Lynch makes familiar arguments that 1) technology will improve, leading to the recovery of previously unrecoverable oil and 2) Peak oil theory is for cranks. Essentially Lynch argues, "Don't worry, oil will be around forever. Go back to sleep."

But here's the thing: We really can remove the word "theory." Even Lynch admits that the consensus among geologists is that there are roughly 10 trillion barrels of oil trapped in the earth--he argues that technology will push the recoverable reserves from 10% of that oil to 35%.

But still, then we have to admit that there is some point at which recoverable oil will vanish. It's a finite resource, and it will be gone if we use enough of it. This would still be a "peak" for "oil"--whether it happens in 200 years or has already occurred is the actual point of contention.

Either way, writing an editorial in the New York Times that essentially says, "Shut up, and don't worry where your energy comes from" seems like a banal, clueless thing to argue.

Oil consumption lies at the nexus of a host of problems from vicious, autocratic petro-dictators, to resource conflicts, to climate change--but it's certainly not pie-in-the-sky conspiracy theory to consider what would happen if oil ran out.

Okay, so that's hyper-ventilating a bit. Oil will not run out overnight, but the slow-rolling realization that oil reserves cannot keep up with the world's increasing thirst is in itself a terrifying proposition.

First of all, there are some key facts that no one can get away from. According to the U.S. Census Bureau the world's population is expected to increase from 6.7 or 6.8 billion where it is today to roughly 9 billion by 2040--numbers and a rate of increase obviously never before seen in human history.

Furthermore, the rapid industrialization, urbanization and rising living standards across the developing world will mean that many more people will be living high-consumption lifestyles, sucking up more and more oil to perform their daily tasks the way we Americans do it (U-S-A! U-S-A!).

Finally, all of those people will need to eat, and the only demonstrable way we have of doing that is with a heavily mechanized, completely fossil fuel-reliant system of industrial agriculture. Remember when oil prices spiked upward in the summer of 2008? What else was happening then? That's right: spiking food prices. Poor countries like Haiti were basically ripping themselves apart.

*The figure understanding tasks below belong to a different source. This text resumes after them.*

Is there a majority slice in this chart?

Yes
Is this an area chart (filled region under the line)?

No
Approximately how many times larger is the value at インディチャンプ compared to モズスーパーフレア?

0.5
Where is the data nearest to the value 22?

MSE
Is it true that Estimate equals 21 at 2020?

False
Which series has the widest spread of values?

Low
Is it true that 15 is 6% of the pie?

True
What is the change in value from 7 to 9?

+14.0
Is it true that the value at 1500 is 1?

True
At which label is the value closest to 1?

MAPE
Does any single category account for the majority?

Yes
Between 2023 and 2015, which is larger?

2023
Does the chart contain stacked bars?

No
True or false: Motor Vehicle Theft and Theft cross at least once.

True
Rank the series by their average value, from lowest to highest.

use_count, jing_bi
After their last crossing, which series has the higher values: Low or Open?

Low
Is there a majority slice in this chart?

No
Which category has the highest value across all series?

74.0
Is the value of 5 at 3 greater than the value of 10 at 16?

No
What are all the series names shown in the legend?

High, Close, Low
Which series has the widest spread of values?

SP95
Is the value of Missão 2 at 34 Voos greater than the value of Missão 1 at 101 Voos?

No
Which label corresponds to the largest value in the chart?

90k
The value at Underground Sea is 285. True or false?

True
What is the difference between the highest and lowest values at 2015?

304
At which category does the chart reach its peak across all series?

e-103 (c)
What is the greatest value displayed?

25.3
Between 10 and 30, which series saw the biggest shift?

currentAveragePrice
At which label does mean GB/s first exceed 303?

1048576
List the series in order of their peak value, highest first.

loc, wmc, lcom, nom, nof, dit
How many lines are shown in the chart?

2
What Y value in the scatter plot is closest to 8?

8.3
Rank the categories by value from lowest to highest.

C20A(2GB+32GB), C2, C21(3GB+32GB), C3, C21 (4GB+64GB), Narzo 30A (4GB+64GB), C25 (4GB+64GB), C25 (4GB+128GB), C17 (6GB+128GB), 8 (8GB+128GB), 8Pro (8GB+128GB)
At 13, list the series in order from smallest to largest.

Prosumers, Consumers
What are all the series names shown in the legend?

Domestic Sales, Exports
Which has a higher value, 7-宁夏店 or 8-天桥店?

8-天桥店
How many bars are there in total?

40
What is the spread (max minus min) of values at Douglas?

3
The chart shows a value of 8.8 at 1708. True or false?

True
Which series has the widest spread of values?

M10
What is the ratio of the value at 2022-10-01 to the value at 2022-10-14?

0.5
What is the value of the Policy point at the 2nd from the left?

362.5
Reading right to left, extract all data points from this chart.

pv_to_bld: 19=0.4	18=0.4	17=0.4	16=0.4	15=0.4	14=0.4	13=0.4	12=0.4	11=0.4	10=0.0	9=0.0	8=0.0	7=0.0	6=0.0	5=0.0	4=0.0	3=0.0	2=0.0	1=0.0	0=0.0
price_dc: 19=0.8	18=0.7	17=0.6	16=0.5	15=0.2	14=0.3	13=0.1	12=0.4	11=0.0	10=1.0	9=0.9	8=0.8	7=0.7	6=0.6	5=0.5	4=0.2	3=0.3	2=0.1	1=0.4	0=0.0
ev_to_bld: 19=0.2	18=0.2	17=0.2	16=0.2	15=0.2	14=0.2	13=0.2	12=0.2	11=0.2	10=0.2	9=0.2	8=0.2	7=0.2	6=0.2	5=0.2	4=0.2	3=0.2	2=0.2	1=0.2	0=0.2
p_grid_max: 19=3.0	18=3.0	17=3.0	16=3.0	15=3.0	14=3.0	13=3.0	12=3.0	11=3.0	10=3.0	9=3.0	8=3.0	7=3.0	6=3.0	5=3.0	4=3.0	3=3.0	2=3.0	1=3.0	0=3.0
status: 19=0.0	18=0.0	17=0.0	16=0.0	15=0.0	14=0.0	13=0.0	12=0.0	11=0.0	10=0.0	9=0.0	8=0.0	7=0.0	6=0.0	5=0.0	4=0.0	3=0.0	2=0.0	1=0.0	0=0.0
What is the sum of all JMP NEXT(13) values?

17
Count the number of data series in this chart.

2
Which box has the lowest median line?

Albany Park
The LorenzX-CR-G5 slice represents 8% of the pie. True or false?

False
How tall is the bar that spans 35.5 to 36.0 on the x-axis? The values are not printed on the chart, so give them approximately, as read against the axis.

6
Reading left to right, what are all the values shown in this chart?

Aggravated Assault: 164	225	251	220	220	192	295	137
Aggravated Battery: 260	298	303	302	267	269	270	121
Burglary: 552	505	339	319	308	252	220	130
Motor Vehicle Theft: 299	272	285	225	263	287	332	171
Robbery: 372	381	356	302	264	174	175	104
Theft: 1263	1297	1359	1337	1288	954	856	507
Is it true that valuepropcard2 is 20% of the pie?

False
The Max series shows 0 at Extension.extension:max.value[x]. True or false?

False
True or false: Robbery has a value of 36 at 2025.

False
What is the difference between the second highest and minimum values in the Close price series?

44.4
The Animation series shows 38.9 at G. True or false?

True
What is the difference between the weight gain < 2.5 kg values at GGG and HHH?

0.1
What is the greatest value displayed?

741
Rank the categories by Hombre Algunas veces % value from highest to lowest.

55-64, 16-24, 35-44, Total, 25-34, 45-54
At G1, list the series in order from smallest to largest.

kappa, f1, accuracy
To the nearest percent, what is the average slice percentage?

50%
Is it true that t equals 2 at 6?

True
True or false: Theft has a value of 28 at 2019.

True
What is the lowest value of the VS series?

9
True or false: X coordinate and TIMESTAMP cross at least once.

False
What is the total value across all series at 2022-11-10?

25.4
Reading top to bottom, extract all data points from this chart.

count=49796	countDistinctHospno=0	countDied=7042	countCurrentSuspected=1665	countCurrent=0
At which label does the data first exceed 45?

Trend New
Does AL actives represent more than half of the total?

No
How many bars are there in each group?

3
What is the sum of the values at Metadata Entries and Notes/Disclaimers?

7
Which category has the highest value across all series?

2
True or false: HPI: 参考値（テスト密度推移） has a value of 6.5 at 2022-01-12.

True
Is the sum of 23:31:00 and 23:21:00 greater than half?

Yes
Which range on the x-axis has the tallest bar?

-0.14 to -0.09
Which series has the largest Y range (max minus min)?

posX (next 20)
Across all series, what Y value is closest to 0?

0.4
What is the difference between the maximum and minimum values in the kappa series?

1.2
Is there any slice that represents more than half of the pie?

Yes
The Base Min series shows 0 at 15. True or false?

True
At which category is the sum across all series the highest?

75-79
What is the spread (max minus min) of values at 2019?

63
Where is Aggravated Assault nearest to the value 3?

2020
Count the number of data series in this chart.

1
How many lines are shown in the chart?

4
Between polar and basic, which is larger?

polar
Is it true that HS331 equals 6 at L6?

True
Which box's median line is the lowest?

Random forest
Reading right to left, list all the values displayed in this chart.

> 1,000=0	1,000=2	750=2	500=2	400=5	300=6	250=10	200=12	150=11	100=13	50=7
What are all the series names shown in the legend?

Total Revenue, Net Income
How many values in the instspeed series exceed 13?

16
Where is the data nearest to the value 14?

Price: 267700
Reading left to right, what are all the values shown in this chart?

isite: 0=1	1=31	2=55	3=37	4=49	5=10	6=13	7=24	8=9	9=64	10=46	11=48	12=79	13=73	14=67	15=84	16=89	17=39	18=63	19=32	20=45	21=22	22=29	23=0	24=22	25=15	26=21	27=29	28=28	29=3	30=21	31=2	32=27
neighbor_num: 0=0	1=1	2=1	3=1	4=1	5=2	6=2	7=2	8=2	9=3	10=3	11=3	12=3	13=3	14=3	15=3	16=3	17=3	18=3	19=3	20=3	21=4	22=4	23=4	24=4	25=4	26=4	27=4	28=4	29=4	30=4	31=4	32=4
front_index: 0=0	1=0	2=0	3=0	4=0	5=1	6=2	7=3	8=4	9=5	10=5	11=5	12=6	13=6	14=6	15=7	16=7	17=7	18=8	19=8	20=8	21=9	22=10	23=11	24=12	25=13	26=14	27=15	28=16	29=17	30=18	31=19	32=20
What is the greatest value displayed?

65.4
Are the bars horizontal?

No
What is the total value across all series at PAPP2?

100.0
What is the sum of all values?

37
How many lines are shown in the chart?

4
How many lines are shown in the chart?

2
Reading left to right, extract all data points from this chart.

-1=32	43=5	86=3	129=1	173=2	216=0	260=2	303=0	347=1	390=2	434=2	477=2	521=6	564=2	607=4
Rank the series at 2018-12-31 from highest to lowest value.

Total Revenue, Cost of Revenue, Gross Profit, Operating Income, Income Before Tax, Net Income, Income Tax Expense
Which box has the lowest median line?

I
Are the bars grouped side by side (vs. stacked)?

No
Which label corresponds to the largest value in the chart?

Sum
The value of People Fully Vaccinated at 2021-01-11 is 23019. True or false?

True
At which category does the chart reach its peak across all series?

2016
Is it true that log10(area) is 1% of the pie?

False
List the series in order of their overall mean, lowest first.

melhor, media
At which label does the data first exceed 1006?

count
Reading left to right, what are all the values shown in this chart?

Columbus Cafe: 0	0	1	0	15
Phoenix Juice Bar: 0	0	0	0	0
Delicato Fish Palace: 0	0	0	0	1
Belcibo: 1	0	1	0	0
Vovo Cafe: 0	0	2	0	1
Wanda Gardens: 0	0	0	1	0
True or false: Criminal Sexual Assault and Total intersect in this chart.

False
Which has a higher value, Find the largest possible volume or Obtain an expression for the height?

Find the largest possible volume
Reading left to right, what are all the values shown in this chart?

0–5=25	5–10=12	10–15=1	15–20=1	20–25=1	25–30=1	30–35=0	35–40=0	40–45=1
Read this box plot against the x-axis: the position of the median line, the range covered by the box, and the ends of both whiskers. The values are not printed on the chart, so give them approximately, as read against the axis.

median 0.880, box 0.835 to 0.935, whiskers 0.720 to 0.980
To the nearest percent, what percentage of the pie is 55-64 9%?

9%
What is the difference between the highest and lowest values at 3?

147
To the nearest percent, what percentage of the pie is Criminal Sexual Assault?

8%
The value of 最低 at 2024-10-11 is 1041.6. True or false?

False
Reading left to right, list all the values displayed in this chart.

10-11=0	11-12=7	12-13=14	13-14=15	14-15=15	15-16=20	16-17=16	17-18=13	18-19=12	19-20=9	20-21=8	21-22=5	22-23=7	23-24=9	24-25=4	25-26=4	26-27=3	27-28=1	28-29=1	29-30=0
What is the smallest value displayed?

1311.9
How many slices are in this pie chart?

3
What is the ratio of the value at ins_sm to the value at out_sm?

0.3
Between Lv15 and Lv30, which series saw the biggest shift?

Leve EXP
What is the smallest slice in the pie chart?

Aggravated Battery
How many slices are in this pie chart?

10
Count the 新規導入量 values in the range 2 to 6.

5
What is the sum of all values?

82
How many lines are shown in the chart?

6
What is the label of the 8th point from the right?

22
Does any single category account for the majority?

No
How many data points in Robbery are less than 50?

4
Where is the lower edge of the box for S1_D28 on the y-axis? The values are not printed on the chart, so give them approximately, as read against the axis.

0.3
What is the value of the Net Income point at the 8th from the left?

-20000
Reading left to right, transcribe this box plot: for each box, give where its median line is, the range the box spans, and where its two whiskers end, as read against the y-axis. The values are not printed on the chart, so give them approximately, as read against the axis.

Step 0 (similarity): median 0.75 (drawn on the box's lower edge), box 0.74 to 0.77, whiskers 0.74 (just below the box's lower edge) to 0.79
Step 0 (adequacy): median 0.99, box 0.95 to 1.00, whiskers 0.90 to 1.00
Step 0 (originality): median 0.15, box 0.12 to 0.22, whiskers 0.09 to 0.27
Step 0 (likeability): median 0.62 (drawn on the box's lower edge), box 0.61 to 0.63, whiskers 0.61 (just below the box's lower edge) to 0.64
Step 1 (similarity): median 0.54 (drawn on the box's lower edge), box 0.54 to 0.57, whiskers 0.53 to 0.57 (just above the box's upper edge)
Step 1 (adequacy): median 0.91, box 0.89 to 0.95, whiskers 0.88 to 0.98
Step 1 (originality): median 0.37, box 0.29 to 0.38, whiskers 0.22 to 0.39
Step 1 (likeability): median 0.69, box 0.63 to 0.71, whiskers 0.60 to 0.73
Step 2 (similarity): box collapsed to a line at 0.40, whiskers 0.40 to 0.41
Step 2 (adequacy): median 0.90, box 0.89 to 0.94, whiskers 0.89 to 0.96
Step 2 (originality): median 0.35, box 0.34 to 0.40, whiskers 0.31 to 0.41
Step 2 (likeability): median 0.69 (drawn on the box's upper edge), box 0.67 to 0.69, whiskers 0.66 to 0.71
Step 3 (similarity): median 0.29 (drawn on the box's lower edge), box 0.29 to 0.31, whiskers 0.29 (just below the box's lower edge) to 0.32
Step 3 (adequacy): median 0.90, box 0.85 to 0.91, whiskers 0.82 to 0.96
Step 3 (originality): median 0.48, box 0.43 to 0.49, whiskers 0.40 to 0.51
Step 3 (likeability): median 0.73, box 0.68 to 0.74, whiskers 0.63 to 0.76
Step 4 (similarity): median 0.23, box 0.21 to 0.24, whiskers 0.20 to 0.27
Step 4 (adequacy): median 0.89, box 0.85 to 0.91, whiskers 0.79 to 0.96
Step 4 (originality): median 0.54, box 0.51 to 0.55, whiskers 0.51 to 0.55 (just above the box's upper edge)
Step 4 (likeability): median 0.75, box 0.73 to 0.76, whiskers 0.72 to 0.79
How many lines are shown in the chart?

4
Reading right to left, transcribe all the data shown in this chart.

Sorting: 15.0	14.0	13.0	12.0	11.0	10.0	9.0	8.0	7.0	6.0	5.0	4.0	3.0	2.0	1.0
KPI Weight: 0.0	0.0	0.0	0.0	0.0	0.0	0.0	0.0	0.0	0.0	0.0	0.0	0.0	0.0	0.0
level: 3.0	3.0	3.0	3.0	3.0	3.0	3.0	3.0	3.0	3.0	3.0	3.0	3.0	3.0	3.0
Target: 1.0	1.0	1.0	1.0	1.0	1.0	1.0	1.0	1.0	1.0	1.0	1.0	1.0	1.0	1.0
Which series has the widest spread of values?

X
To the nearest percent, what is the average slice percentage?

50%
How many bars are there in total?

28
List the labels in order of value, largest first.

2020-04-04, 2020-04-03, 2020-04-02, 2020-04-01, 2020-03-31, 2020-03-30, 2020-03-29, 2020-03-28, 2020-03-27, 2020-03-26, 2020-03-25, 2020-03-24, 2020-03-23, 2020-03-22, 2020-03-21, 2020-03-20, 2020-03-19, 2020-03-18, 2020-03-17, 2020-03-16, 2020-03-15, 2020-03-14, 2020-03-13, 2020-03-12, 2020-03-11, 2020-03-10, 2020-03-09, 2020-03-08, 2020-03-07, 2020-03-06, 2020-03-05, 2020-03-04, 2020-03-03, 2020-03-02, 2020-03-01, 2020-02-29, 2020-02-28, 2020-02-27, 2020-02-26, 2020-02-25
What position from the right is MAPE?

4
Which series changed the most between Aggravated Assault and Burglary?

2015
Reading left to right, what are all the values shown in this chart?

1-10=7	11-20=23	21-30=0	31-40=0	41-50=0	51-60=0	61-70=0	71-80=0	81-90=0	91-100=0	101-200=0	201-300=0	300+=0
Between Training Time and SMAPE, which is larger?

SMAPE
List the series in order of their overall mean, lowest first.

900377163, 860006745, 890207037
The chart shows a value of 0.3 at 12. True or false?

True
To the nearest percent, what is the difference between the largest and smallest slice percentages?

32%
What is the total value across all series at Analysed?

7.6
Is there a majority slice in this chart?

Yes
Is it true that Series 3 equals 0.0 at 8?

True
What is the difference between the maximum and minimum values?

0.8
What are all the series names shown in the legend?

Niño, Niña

The point is that even if peak oil lies hundreds of years in the future or even if unconventional sources like oil sands or oil shales can make up the difference as demand begins to outpace supply, the world is looking at a long, painful detox from its oil addiction.

Even minor disruptions in the world's supply can wreak havoc on economies. No one really knows what caused the 2008 price surge (although speculation, demand from China and peak oil itself have all made the list of suspects). This disruption was a blip on the scale of minor inconvenience compared to some of the more frightening scenarios.

Imagine what would happen if a major oil producing country like Saudi Arabia saw its leadership toppled by extremists or the corrupt scum-government of Nigeria suddenly fell to the nascent rebellion within its own borders, shutting down that line of supply.

Whatever the case, it's not 'peak oil' that we should be worried about but rather 'oil,' period.

Or you can listen to the "Go back to sleep, everything's fine" argument, close your eyes and assume that it will be.